Contrast this with the application layer. The world is abuzz with new AI methods and architectures. Last year, it was "reasoning models." This week, you might hear about "mixture of recursions" or "chains of layers." A new term gaining traction is AGS, or "Artificial General Scientist," as a more grounded alternative to AGI. These are fascinating concepts, and they produce incredible demos. A model that uses one of these techniques might top the leaderboards for a few weeks. But then what? The ideas are published, the methods are reverse-engineered, and within months, every major competitor has incorporated a similar approach, if it is a genuinely great approach.

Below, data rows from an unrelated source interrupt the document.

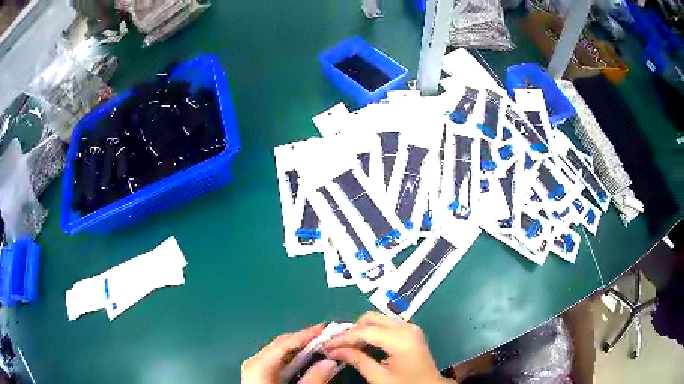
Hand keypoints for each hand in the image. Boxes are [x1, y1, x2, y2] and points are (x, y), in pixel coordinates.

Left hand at [241, 324, 337, 383]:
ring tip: (320, 342)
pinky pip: (278, 360)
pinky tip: (307, 357)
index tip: (326, 327)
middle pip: (282, 345)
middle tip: (326, 333)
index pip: (285, 343)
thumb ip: (314, 379)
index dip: (306, 334)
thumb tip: (331, 361)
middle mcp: (255, 361)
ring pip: (281, 352)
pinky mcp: (259, 374)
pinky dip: (294, 357)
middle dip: (304, 339)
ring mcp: (256, 367)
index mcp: (260, 364)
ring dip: (301, 347)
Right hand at [321, 312, 452, 383]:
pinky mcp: (411, 331)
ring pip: (378, 319)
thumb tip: (333, 351)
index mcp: (400, 338)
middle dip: (351, 331)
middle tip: (337, 345)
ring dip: (361, 330)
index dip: (343, 338)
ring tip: (347, 345)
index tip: (326, 345)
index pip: (365, 331)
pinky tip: (363, 344)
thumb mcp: (379, 377)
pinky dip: (372, 331)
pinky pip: (386, 324)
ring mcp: (410, 327)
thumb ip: (357, 360)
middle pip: (371, 318)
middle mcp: (406, 327)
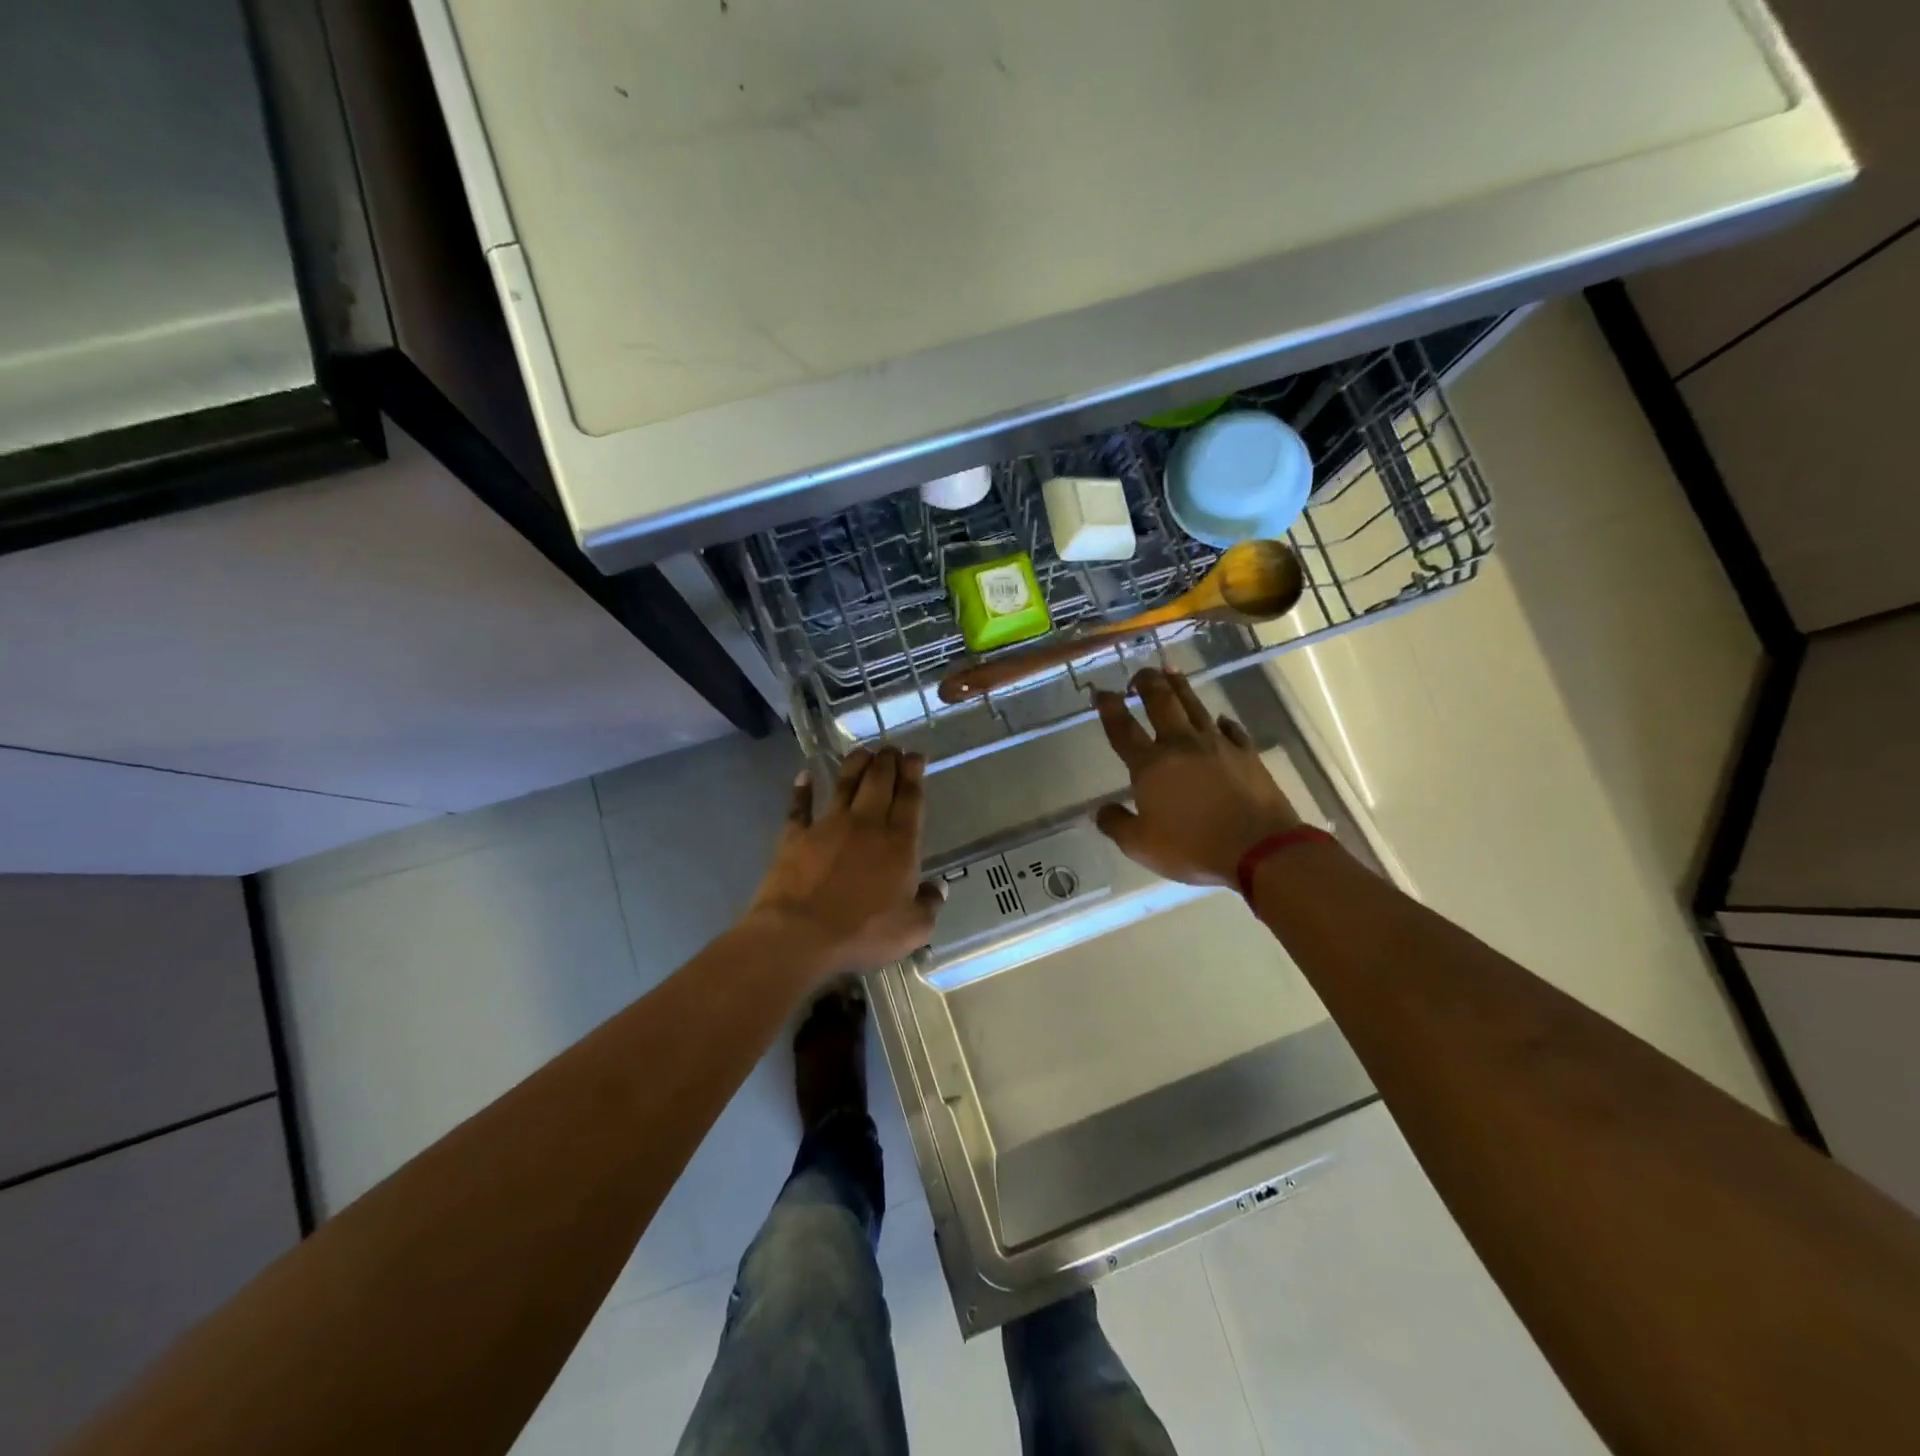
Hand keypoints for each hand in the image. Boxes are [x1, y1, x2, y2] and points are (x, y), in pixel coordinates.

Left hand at [745, 746, 943, 977]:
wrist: (799, 934)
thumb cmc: (863, 933)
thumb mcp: (912, 929)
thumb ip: (929, 905)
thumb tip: (939, 888)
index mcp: (899, 842)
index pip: (910, 798)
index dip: (914, 773)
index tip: (915, 756)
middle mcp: (866, 824)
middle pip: (879, 781)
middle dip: (888, 760)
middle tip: (892, 748)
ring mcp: (828, 825)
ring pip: (844, 783)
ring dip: (855, 764)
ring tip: (863, 751)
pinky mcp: (796, 835)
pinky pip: (799, 806)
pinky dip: (801, 789)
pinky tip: (804, 775)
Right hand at [1093, 669, 1303, 886]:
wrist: (1258, 847)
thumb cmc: (1192, 846)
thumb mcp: (1141, 845)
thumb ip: (1116, 824)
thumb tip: (1101, 810)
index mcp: (1150, 765)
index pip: (1123, 729)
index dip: (1109, 708)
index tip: (1100, 691)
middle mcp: (1181, 745)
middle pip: (1161, 703)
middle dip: (1147, 682)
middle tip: (1140, 673)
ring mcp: (1217, 745)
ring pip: (1194, 706)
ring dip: (1180, 686)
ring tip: (1171, 671)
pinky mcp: (1246, 753)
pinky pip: (1231, 729)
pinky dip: (1221, 722)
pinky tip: (1219, 719)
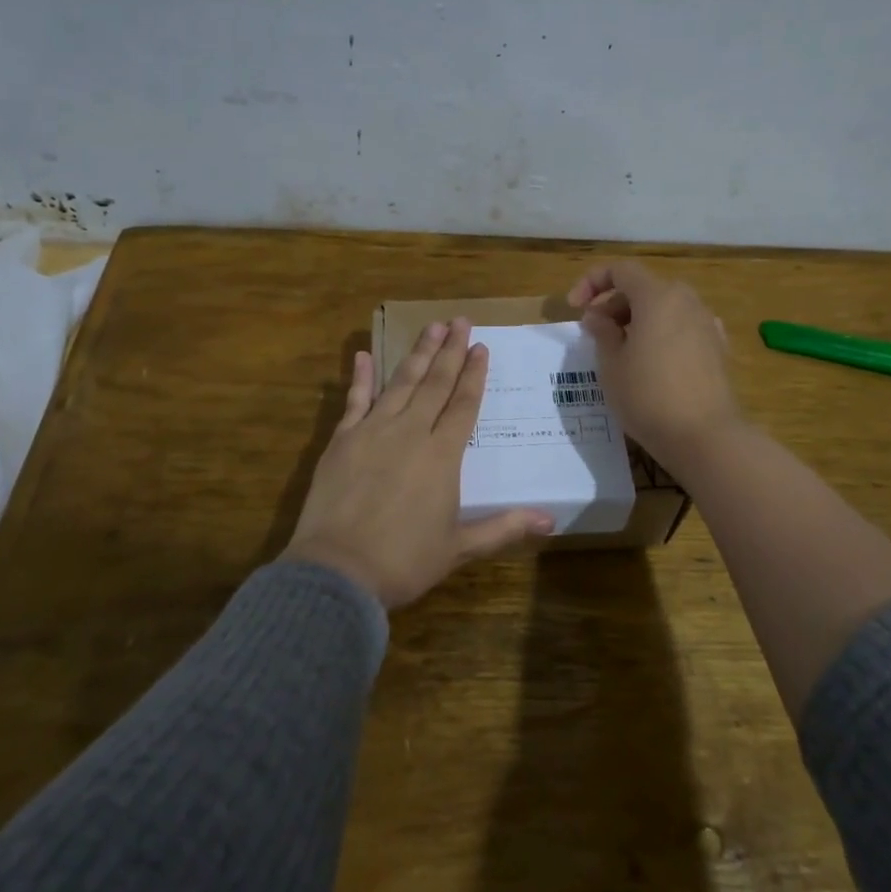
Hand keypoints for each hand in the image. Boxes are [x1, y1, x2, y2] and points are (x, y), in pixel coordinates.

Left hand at [289, 319, 554, 607]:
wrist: (339, 570)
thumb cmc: (404, 561)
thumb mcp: (459, 547)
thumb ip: (504, 528)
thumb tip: (551, 520)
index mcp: (442, 455)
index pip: (464, 405)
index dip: (474, 375)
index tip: (482, 347)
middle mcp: (411, 432)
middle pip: (436, 383)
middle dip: (450, 351)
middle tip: (460, 321)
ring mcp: (373, 431)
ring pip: (401, 383)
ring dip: (418, 354)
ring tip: (431, 327)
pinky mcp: (342, 439)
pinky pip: (355, 400)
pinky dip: (360, 377)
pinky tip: (364, 354)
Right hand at [566, 260, 743, 472]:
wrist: (704, 436)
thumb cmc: (648, 396)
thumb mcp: (611, 365)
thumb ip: (602, 332)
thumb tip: (598, 317)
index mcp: (658, 296)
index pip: (621, 270)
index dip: (592, 282)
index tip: (574, 308)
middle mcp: (686, 301)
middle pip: (643, 289)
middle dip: (614, 305)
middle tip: (595, 334)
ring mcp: (706, 324)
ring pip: (664, 309)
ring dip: (638, 321)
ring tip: (620, 350)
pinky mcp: (717, 348)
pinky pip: (682, 329)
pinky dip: (661, 335)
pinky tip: (652, 362)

The very agentic AI systems that sound so appealing suffer from this same vulnerability. An agent that can flawlessly book a flight is a marvel of utility, but it has no business moat in a world of instant copyability. There is no platform effect, no network effect, no sticky ecosystem. The hard-won advantage of a software breakthrough can evaporate overnight. 

There are far more great ideas these days compared to ever before that result in great products and services, but not great businesses. 

The Great Unsimplification

This shift towards deep, biotech-like complexity is not confined to semiconductors. Look at robotics. The conversation is no longer just about which company has the most human-like robot. It's about the brutal economics of actuators, the trade-offs in various sensor modalities, and how to navigate a market where proposed solutions range from a $300 specialized device to an $80,000 humanoid. To form a coherent investment view requires embracing this messy, multi-variable reality.

Or consider biotechnology itself, the original home of inscrutable innovation. One might hear about a company like WuXi AppTec and its state-of-the-art platform for Targeted Protein Degradation (TPD). Will this technology result in a dozen blockbuster drugs and a massive business? No senior executive, no matter how eloquent, can give you a human-language explanation that can definitively answer that question. The path from a promising scientific platform to a successful drug is a graveyard of plausible theories. Investing in the picks and shovels of this world—the makers of novel antibody-drug conjugates (ADCs) or new protein sequencing methods—is fraught with the same challenge. Understanding the narrative is not enough.

For decades, consumer internet and software were the great exceptions. They were a wonderful anomaly where human intuition could grasp the core of an innovation and its business potential. That era is over. The rest of technology is now reverting to the mean, becoming more like biotech and advanced manufacturing, where progress is opaque, non-intuitive, and brutally difficult to forecast.

Escaping this complexity is no longer an option for the serious innovation investor. We have two choices. The first is to commit to the grind ourselves: to learn, to read the papers, to talk to the engineers, and to slowly, painstakingly build a framework for understanding that is grounded in evidence, not narrative. The second is to entrust the task to those who have made navigating this labyrinth their sole focus.

Either way, the message is clear. The simple world is behind us. The age of the elevator pitch is over. Welcome to The Great Unsimplification.